Supplied passage:

-------------------------

Meanwhile, my psychiatrist was politely saying that I should stop advertising my thoughts or risk damaging my credibility, especially with organisations such as ITN which had enough stories to chase without dealing with eccentric insights from me.
In reality, I was in the grip of bipolar affective disorder, the new name for manic depression. I was quite ill, even if there were times when I enjoyed the madness. Had I gone insane? I went to see my doctor in the slippers I had taken to wearing for short trips around the neighbourhood. He was away and a female colleague was standing in.
“You are very beautiful,” I said to her with all sincerity — which I might naturally have thought but not normally said. She looked at my unshaven face and wild eyes and said: “Stress.”
Starting in April this year, my thoughts began to race and delusions of superhuman abilities began to appear, well-known symptoms of bipolarity. I became convinced that by concentration alone I could change channels on the television without touching the set or the remote control.
Time seemed to take on a new dimension and distances and memories crowded together as I sped over the mental landscape like a low-flying cruise missile. The rate of change was like a speeded-up TV commercial — about three shots a second — and I wonder now whether the power of television to inject messages into the brain can actually be subversive.
I decided to infiltrate the internet and serve God. It was time for the Second Coming and I became a disciple, whipping up support for the faith wherever I could find it.
The most efficient way, I concluded, was to use the interference on my television set electronically to agitate the world wide web, subscribers to which would pass on the good word, particularly in England where people would be drawn back to church with magnetic force. I would become a major figure in a miraculous Christian revival.

-------------------------

Material provided:
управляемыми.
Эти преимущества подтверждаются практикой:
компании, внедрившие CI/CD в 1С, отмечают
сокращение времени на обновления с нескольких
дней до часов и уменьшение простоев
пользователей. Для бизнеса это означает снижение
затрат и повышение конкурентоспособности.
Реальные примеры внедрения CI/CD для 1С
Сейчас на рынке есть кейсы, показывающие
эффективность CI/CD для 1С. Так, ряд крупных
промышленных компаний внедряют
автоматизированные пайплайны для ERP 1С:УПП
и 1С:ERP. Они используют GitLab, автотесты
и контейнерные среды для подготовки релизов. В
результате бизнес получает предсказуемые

-------------------------

Problem 1:
Answer from the account of bipolar disorder:
(a) What footwear did the narrator wear to see the doctor?
(b) In what month did the narrator's thoughts begin to race?
(c) In which country did the narrator expect people to be drawn back to church?
Problem 2: Resume the account of bipolar disorder after its final sentence.
The material comes from a source unrelated to the account of bipolar disorder.

Written reply 1:
(a) Slippers
(b) April
(c) England

Written reply 2:
All this was bewildering yet, in a strange way, enjoyable. I was as high as a kite on mango juice and mugs of tea. The only trouble was the background music. As I whizzed around the universe I had fleeting encounters with Oscar Peterson and the Berlin Philharmonic but I could not stop my head constantly playing Waterloo by Abba. This was to become irritating.
I was not sleeping — another symptom of bipolarity — and stayed awake and alert for days and nights on end. But certain reflexes were not working. Despite many attempts, I could not complete the simple sequence of keystrokes needed to start my computer, something I would normally do without thinking.
I was wearing odd socks. I forgot where I had put objects, such as pens and keys, minutes after putting them down. I could, with some difficulty, use the phone and took advantage of this to phone my wife and son to tell them about Saddam’s escape. I also said they would wake up the following morning to find £100 in an envelope at their bedside. They laughed uneasily and decided it was time to do something.
It was during the evening after this imagined largesse that a psychiatrist buzzed at the door. He looked concerned as he carried out an assessment. When I answered his questions I was aware of speaking but not voicing my own thoughts.